Healthy fats from fish and plants boost lifespan

According to a new Swedish study, there are two food groups you'll want to eat more of if you're trying to extend your lifespan: vegetables and fish. The study found that people who have higher levels of polyunsaturated fats, a form of healthy fat that can be found mainly in fish and plants, had a significantly reduced chance of death from any cause.

Researchers at Uppsala University in Sweden recruited 2,193 women and 2,039 men to participate in the study, then tracked them for a period of 14.5 years, measuring the levels of different types of fats circulating in their bloodstreams. Over the course of the study, 265 men and 191 women died, and 294 men and 190 women had major cardiac events, like heart attacks.

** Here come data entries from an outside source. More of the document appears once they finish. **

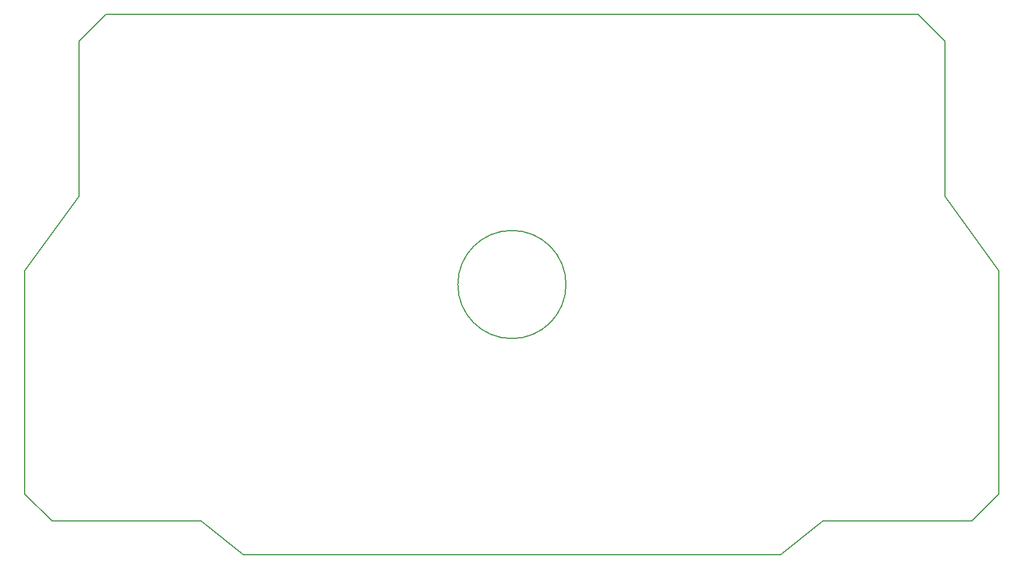
<source format=gbr>
G04 #@! TF.GenerationSoftware,KiCad,Pcbnew,5.1.9*
G04 #@! TF.CreationDate,2021-02-13T13:54:14+01:00*
G04 #@! TF.ProjectId,DVDLaserScanner,4456444c-6173-4657-9253-63616e6e6572,rev?*
G04 #@! TF.SameCoordinates,Original*
G04 #@! TF.FileFunction,Profile,NP*
%FSLAX46Y46*%
G04 Gerber Fmt 4.6, Leading zero omitted, Abs format (unit mm)*
G04 Created by KiCad (PCBNEW 5.1.9) date 2021-02-13 13:54:14*
%MOMM*%
%LPD*%
G01*
G04 APERTURE LIST*
G04 #@! TA.AperFunction,Profile*
%ADD10C,0.150000*%
G04 #@! TD*
G04 APERTURE END LIST*
D10*
X31000000Y-67000000D02*
X23000000Y-78000000D01*
X159000000Y-67000000D02*
X167000000Y-78000000D01*
X103000000Y-80000000D02*
G75*
G03*
X103000000Y-80000000I-8000000J0D01*
G01*
X134700000Y-120000000D02*
X55300000Y-120000000D01*
X167000000Y-111000000D02*
X163000000Y-115000000D01*
X23000000Y-111000000D02*
X27000000Y-115000000D01*
X31000000Y-44000000D02*
X35000000Y-40000000D01*
X159000000Y-44000000D02*
X155000000Y-40000000D01*
X49000000Y-115000000D02*
X55300000Y-120000000D01*
X27000000Y-115000000D02*
X49000000Y-115000000D01*
X23000000Y-78000000D02*
X23000000Y-111000000D01*
X31000000Y-44000000D02*
X31000000Y-67000000D01*
X141000000Y-115000000D02*
X134700000Y-120000000D01*
X163000000Y-115000000D02*
X141000000Y-115000000D01*
X167000000Y-78000000D02*
X167000000Y-111000000D01*
X159000000Y-44000000D02*
X159000000Y-67000000D01*
X35000000Y-40000000D02*
X155000000Y-40000000D01*
M02*

</source>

Having higher levels of linoleic acid, a fatty acid found in vegetable oil, was associated with a 27 percent mortality risk reduction among men, but for some reason, the same effect was not found for women. However, high levels of EPA and DHA, which are fatty acids found in fish, were found to reduce mortality risk by about 20 percent for both men and women.

"The study supports current dietary guidelines that advise having sufficient intake of both fish and vegetable oils in a heart-healthy diet," said senior author Dr. Ulf Riserus of Uppsala University in an email to the press.

However, nutritionist Samantha Heller of New York University cautions that eating too much of any one food group is never healthy.

"There is no one miracle food that will launch us into immortality," Heller said. "The lifestyle as a whole must be considered, including daily physical activity and eating less animal foods like meat, cheese and butter.